French kissing is just about THE most intimate thing to me (especially when looking deep into my lover's eyes). Plus he happens to be a GREAT kisser, and he tells me I am too , so we do it several times per day. Such a powerful intimate connection...

Couldn't live without it.


----------



## naiveonedave (Jan 9, 2014)

agree with those that can't live w/o it. Wish we did it more, but with teenagers, time is not available enough


----------



## ScarletBegonias (Jun 26, 2012)

Thunder7 said:


> I've noticed several women who say their men don't enjoy it. My condolences. What's up with that? Germaphobs? And how exactly do you have sex without doing it? One certainly cannot keep their mouth closed during sex. Oh well. To each his own, I guess.

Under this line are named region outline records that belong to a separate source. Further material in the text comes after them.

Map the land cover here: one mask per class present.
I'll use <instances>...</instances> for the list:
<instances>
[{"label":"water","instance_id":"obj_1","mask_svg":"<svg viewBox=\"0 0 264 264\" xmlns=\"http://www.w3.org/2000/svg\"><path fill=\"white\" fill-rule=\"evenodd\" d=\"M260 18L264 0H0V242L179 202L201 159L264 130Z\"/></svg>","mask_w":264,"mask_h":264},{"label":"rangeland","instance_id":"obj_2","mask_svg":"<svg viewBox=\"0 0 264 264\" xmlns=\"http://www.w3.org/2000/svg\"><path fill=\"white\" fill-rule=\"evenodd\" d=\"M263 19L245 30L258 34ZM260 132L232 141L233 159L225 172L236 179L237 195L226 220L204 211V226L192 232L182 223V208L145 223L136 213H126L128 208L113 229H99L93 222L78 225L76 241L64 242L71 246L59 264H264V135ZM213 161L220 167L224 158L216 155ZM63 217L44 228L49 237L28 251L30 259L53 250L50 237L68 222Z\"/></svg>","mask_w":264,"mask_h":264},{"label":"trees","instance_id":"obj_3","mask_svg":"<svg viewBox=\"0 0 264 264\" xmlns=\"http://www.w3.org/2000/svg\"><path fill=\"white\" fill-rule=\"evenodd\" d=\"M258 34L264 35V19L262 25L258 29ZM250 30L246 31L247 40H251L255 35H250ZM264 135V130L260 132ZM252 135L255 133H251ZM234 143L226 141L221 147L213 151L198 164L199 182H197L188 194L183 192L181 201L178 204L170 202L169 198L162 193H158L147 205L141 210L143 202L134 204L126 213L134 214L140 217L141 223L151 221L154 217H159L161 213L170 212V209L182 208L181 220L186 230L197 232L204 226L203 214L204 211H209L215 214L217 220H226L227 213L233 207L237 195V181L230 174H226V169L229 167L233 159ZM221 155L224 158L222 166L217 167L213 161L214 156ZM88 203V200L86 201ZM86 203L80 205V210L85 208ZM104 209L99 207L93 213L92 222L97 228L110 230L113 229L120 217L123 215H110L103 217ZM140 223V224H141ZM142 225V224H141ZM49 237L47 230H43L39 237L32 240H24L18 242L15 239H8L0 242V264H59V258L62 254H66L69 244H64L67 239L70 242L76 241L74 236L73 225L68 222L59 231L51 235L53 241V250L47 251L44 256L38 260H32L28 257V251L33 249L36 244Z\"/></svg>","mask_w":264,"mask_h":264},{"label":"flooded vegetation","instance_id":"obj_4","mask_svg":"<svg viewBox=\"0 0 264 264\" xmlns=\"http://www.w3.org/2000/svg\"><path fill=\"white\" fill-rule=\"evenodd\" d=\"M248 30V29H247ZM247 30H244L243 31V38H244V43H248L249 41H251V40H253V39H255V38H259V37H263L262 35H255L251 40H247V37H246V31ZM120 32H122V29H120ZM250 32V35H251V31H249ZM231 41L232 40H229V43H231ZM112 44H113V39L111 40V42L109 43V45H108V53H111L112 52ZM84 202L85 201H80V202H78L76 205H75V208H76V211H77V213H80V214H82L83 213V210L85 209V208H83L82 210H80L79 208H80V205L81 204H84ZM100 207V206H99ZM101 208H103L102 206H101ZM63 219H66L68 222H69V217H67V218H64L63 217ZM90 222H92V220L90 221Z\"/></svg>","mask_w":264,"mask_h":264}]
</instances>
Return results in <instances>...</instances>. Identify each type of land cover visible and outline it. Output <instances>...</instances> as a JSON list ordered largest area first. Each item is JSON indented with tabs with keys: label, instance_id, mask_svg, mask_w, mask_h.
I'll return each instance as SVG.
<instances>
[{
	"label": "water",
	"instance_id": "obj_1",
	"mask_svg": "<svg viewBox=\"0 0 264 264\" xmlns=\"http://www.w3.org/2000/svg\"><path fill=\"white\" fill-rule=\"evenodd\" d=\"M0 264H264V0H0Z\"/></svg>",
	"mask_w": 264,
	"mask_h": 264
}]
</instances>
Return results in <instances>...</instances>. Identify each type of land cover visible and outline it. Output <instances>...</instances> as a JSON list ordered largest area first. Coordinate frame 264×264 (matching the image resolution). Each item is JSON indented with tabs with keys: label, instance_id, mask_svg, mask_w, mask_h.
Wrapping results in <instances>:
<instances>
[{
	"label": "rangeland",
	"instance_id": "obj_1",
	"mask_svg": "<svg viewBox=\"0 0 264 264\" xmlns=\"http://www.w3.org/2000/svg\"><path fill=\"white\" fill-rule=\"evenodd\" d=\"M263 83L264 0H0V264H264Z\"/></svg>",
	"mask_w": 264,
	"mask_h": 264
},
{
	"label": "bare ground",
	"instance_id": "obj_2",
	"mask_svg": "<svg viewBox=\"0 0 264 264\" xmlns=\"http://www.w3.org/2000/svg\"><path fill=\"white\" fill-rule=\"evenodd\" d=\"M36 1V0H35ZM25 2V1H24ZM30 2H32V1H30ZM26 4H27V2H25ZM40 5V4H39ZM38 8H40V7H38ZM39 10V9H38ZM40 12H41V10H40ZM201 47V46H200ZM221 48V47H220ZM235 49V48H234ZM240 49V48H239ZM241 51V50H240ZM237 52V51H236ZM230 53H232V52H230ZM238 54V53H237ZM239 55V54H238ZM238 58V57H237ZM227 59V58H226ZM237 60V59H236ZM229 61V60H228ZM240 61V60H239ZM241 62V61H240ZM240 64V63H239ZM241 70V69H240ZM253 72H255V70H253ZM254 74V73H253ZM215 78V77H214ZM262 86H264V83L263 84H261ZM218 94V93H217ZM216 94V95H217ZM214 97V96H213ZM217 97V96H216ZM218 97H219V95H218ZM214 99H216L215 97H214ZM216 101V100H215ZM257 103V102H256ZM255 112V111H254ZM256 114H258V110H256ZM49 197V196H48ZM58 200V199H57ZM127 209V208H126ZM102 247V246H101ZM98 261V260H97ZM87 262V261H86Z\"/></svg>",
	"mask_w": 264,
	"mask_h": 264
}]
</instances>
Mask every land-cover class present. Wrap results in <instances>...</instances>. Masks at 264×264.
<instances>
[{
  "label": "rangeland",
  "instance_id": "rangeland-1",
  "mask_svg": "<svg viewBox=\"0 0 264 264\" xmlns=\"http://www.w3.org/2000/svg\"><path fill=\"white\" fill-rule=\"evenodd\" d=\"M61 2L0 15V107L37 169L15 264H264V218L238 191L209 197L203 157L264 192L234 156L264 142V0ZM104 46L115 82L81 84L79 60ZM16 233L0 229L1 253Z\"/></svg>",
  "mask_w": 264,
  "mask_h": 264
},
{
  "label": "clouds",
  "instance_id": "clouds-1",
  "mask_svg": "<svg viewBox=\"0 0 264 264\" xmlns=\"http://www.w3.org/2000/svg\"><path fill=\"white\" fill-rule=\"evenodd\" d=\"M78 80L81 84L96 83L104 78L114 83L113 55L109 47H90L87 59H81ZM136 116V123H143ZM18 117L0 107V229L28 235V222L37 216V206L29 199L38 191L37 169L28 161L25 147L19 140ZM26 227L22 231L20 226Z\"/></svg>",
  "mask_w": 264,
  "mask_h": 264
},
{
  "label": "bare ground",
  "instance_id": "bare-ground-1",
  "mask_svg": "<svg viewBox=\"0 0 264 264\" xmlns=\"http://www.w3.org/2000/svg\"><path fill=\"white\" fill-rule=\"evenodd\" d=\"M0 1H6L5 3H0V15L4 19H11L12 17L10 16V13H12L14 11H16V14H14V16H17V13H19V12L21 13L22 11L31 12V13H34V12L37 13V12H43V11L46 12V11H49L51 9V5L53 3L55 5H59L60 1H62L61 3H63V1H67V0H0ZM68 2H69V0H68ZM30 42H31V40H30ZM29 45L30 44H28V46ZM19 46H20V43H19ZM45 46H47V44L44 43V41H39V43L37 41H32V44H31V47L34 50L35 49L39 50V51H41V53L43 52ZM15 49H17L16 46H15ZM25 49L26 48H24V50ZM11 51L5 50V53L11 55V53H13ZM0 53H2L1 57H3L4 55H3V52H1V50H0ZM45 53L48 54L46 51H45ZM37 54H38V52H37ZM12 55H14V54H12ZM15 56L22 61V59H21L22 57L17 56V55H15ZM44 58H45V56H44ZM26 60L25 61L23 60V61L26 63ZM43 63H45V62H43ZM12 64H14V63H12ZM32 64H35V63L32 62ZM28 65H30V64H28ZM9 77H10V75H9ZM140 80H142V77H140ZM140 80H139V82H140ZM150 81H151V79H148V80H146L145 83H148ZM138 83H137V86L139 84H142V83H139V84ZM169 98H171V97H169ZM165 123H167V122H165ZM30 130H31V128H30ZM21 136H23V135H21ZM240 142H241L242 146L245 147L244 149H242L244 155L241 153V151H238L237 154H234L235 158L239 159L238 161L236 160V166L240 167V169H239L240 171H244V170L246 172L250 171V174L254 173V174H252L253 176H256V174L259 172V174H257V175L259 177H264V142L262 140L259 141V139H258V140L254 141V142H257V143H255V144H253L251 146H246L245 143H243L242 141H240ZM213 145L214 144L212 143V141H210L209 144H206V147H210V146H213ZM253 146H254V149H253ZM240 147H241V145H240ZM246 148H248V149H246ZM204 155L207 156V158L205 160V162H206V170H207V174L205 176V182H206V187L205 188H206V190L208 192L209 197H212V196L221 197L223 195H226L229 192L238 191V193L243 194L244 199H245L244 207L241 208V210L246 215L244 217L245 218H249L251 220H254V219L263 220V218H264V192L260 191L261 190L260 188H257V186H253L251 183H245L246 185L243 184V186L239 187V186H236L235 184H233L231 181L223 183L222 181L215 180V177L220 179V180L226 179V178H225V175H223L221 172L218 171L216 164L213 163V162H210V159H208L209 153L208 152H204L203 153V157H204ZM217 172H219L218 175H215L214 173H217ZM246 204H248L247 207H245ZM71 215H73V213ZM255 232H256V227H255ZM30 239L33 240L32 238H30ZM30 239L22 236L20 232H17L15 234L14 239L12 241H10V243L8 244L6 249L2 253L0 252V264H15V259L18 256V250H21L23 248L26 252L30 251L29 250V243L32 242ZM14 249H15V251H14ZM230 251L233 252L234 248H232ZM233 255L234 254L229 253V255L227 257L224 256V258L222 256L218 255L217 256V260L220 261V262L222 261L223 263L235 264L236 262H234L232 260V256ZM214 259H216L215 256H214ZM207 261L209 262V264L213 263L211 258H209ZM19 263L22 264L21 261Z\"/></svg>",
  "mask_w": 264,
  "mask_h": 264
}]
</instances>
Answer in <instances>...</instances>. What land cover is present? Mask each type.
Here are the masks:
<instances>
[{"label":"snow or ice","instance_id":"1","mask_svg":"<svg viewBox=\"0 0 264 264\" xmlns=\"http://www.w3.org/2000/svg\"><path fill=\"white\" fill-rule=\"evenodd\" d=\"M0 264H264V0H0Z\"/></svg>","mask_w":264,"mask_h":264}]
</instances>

Not sure what his deal is with it. Obviously it's ok sometimes but not others.I'll never understand. 
He'll bury his face down south for as long as I'll let him but he gets awkward when it comes to deep kisses.It's not like I'm trying to jam my tongue down his throat either. Anything involving even slightly more than the tip of a tongue makes him squirmy. 
I brush multiple times a day,I floss,I get regular cleanings,drink lots of water,etc. My breath is good. He's just a weirdo.


----------



## MaritimeGuy (Jul 28, 2012)

It's a huge turn on for me. We do it throughout the sex act. It's not too often we do it outside the bedroom so to speak...unless it's to draw the other one into the bedroom.


----------



## samyeagar (May 14, 2012)

naiveonedave said:


> agree with those that can't live w/o it. Wish we did it more, *but with teenagers*, time is not available enough


Even better when the teens are around


----------



## Thunder7 (Jan 2, 2013)

ScarletBegonias said:


> Not sure what his deal is with it. Obviously it's ok sometimes but not others.I'll never understand.
> He'll bury his face down south for as long as I'll let him but he gets awkward when it comes to deep kisses.It's not like I'm trying to jam my tongue down his throat either. Anything involving even slightly more than the tip of a tongue makes him squirmy.
> I brush multiple times a day,I floss,I get regular cleanings,drink lots of water,etc. My breath is good. He's just a weirdo.


:rofl: Just a weirdo. :rofl: 

But, I must say, I'm with him when it comes to going south for as long as I'm allowed.


----------



## Shoto1984 (Apr 11, 2009)

I love it and expect it as part of kissing alone or foreplay or lovemaking . Some can be a bit too aggressive with it though. I like it subtle and playful.


----------



## dubsey (Feb 21, 2013)

I don't know, it varies, but pretty often.

And honestly, anytime I want to do "it", and she's not in the mood, I'll say "I have zero interesting watching what's on TV. Lets just go make out".

After about 10 minutes, she's pleading for the D. She just can't make out and not get all turned on.


----------



## tacoma (May 1, 2011)

samyeagar said:


> Even better when the teens are around


Agreed, sometimes I kiss my wife just to get a rise out of the kid.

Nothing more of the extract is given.